The marriage of old Wilbur Nieson’s daughter Elisabeth to young Jack Fuller had been talked of in our town for a month and a day. Richard Fuller, son of Dashing Captain Jack, had grown to manhood, made considerable money and died, leaving it to his boy, whereupon the lad started straight for the devil.
Before he had come into his inheritance, he had been “keeping company” with little Betty Nieson, who worked in the box-factory and lived with her derelict father in the scrubby old Nieson place out Cedar Street on the edge of town. The boy drank considerably and the rumor found its way into our newspaper office that, despite his money, Betty would not marry him until he had conquered the habit.
A town’s mind is a child’s mind and it readily sympathized with the struggle that the Nieson girl was making in her poor blind handicapped way to climb out of the environment which she had always known, and make something of herself. Then suddenly one day Jack Fuller sold his racy automobile. He and Betty were married and they furnished a modest home on Pleasant Street. One-half of the town said it was because Jack had gone through his inheritance. The other half said that it was his wife’s influence over him. Certainly to all appearances the girl was making a desperate and commendable struggle not only to raise herself up but to compel Jack to be a man. Then the half of the home-folks which had claimed the way Jack squandered his money had been at the bottom of his marriage, were apparently in the right. For shortly after the pitiful little marriage the boy was seen frequenting the Whitney House bar as much as ever.
Now came this additional sorrow into the girl’s life. She had married the lad trying to get away from the hereditary taint of the Nieson blood. It had come to her now that there appeared to be a taint also in the Fuller blood. She had lost her baby. The Hods said that there was a light burning in the Fuller tenement all that night.
The baby was buried the next day. It was a pathetic little funeral, just a prayer or two by Doctor Dodd of the Methodist Church, and then Blake Whipple, the undertaker, took care of the interment.
The evening of the day that the poor little shaver was laid underground, Mrs. Hod entered the tenement to console the bereaved girl. She entered without knocking. She paused at the threshold, made rigid by the sight before her.
For Jack Fuller was down on his knees before the girl he had married. His finely-shaped head was buried in her lap. He was sobbing freakishly, for men do not know how to weep. And the girl seated there on the sofa was staring into unseeing space with a holy look upon her beautifully plain face; her slender shapely fingers toying with the boy’s wavy hair.
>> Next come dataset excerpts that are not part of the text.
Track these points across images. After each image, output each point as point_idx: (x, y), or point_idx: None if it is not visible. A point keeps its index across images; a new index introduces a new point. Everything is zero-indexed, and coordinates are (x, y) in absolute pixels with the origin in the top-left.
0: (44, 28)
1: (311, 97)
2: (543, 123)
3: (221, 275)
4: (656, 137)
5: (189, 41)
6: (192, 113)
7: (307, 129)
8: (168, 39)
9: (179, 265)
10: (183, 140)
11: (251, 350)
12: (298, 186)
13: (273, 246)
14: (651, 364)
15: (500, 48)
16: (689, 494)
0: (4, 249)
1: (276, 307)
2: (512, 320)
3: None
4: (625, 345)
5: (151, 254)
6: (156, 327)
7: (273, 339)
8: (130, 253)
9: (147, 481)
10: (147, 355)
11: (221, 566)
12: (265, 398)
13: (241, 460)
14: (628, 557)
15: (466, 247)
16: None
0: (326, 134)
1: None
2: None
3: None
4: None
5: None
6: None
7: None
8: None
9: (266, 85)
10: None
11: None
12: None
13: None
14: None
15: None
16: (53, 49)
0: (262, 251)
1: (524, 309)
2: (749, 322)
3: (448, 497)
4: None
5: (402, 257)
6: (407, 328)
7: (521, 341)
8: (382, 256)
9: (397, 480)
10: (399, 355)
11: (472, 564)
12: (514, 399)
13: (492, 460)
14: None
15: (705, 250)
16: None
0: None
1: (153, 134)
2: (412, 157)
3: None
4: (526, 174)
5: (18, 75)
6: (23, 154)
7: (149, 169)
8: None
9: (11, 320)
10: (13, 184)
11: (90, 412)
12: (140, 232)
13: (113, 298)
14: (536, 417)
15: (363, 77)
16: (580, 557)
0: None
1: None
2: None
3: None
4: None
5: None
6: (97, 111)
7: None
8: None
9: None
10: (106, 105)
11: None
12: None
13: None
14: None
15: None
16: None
“Never, never, never—will I touch a drop of the stuff as long as I live, Betty,” he choked between his tears. “I don’t care—what the provocation is—I won’t ever do it. I’ve been a cad, Betty. I haven’t been a Fuller at all—but I’ll show you I can be. I’ll make up for this. We’ve lost the baby, Betty—but it’s brought me to my senses. I’m—done! I swear it before God, Betty. I’m—done!”
The girl never knew a neighbor was looking on, unable to withdraw without disclosing her presence.
“If that’s the price, Jack,” she replied softly, divinely, “—if that’s the price—and you’ll keep your word—I’ll pay it! Jackie dear—I love you. I’ve loved you all along. But this has always been the way with me. There was Dad. Rum got him—rum stole him away from me. When he was himself he was all right. But he drank and then beat me—he made me want to kill myself just because I was a Nieson—because his blood half saturated with rum—was in my veins. I married you, Jackie—because I hoped to pull myself up from being a Nieson. I hoped to show folks what I wanted to be—what I tried so hard to be. Every one knows the Niesons are worthless trash, the scum of the town. And I thought—being your wife—the wife of a Fuller—things would be different. The liquor seemed robbing me of you too, Jack. But if this—has given you back to me—yes—I’ll pay the price. It’s all right, Jack. I’ll take your word that you’ll never, never take a drop of the stuff again.”